Verse 12 continues, “Take hold of eternal life to which you were called. And about which you made the good confessions in the presence of many witnesses.” “This probably refers to Timothy’s baptism. The ‘good confession’ that one has come to faith in Christ leads naturally into the ‘good fight’ of seeking to live in faithfulness to Him.” (4) Jesus was the first to make a confession of faith and did so repeatedly. One example toward the end of his ministry is recorded in John 18:37, “Then Pilate said to him, ‘So you are a king?’ Jesus answered, ‘You say that I am a king. For this purpose I was born and for this purpose I have come into the world—to bear witness to the truth. Everyone who is of the truth listens to my voice.’” He risked nothing in God’s view, but everything in mans’ to give witness to the truth—that he alone is the promised Messiah Savior for the world. Similarly, Paul risked everything he had worked for as a Jewish Elder when he professed faith in Christ, much to the Christian apostles’ dismay. After that, though, he only had to put to use what he already partook. If you have a testimony of salvation in Jesus Christ, you have made a good confession that you need to hold on to. Nothing new is required, just holding onto what we already have acquired by God’s grace. I have recently heard reports of local Christian ministries in my town that aren’t trying to start anything new during the pandemic. Instead, the staff are just trying to hold onto the ministry and clients they already have. That’s all we have to do—hold onto the faith we have and put it to work, to fight with gospel grace, mercy, love, righteousness, gentleness, and godliness, like six-year-olds Ayaan and Mikaeel.

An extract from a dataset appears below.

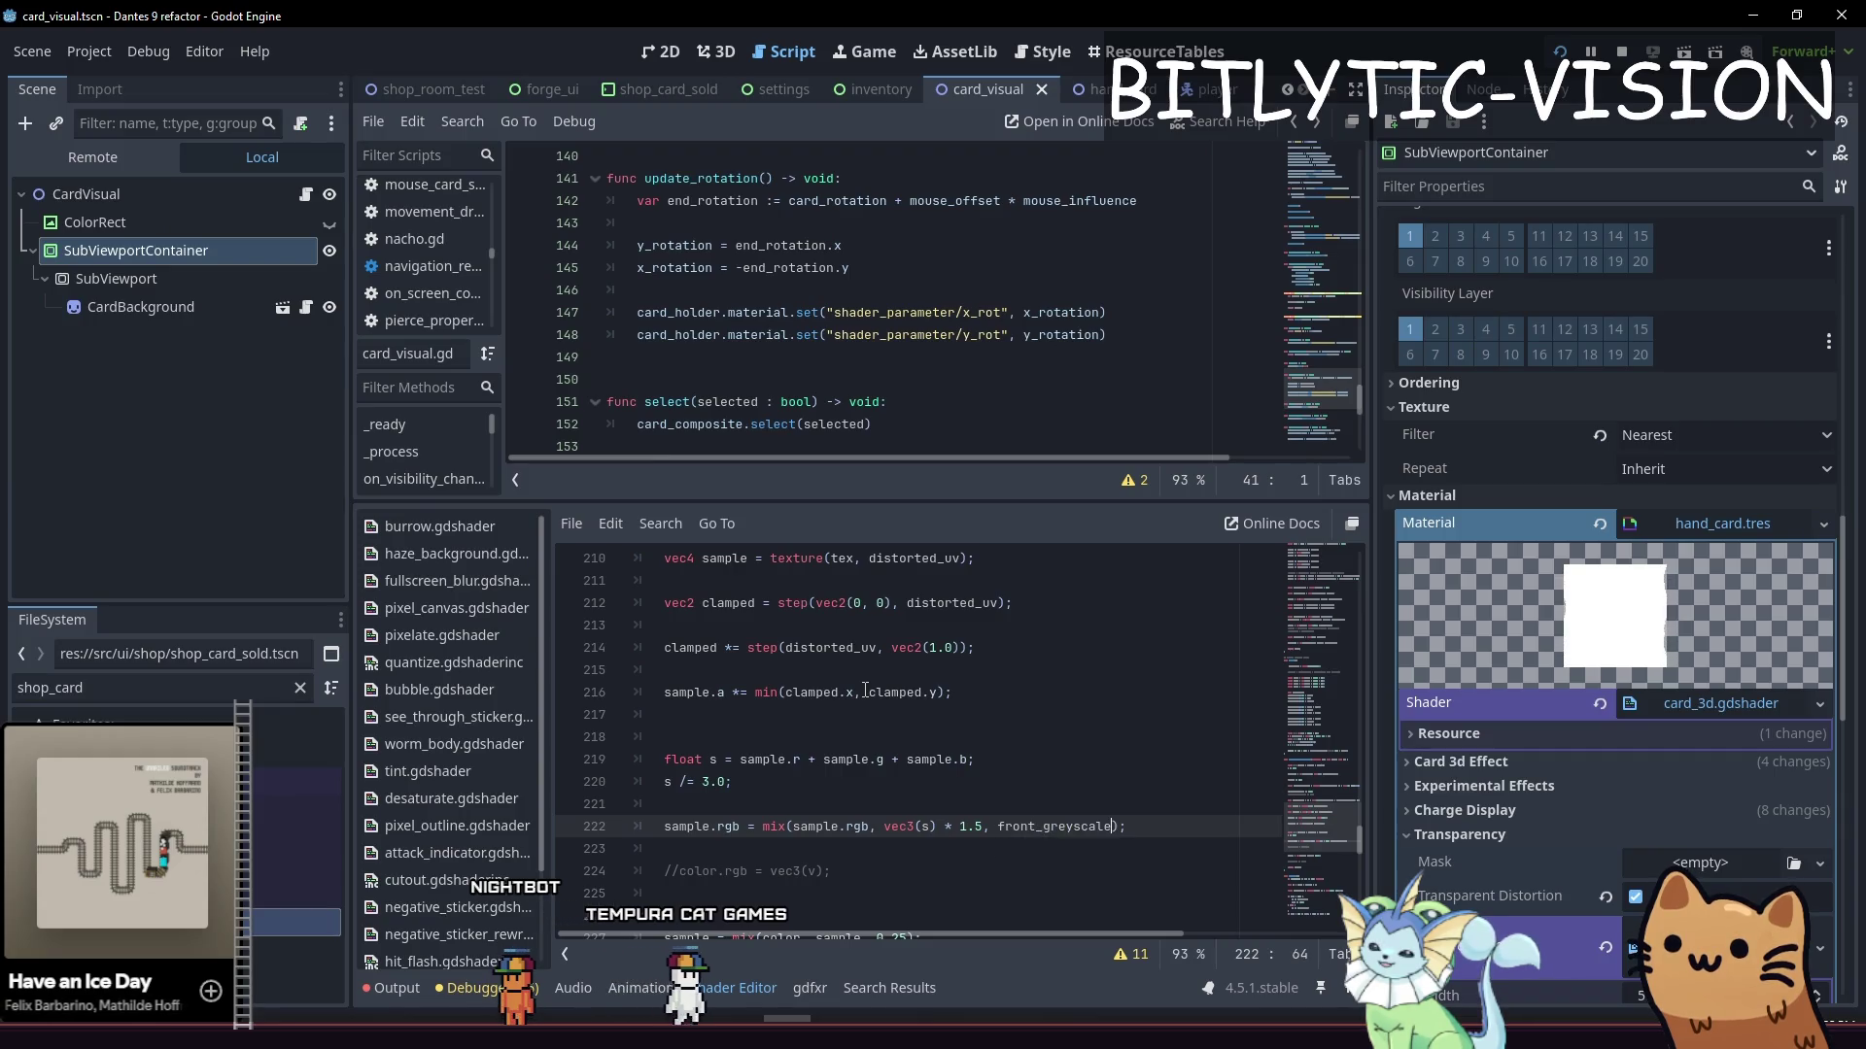
pyautogui.press('Page_Up')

How are you “fighting” for your convictions? In what new ways might you put your good, loving steadfast, gentle gospel faith to work on behalf of your family, friends, co-workers, church members, or neighbors? Are there situations, people, or issues that tempt you to argue, complain, or ignore because they are too stressful? How might you apply Christ’s gentle goodness to them? Will you pray to do so, knowing that God can transform your stress into peace, confidence, and reasonableness? Being stressed and anxious about anything, including the effects of a pandemic, prevents us from experiencing God’s happy goodness. But, as we fight the good fight of faith we can “Make a joyful noise to the Lord, all the earth! Serve the Lord with gladness!” (Psalm 100:1)

(1) BBC World News, reported on 8/2/20, https://www.bbc.com/news/av/uk-england-london-53600136/boys-lemonade-stand-raises-thousands-for-yemen-crisis

(2) Gill, John, “John Gill’s Exposition on the Whole Bible,” 1 Timothy 6:11, https://www.studylight.org/commentaries/geb/1timothy-6.html

(3) Gill, 1 Tim 6:12, Ibid.

(4) The Reformation Study Bible, 1 Timothy 6:12, Reformation Trust Publishing (Ligonier Ministries), Sanford, Fl., 2015.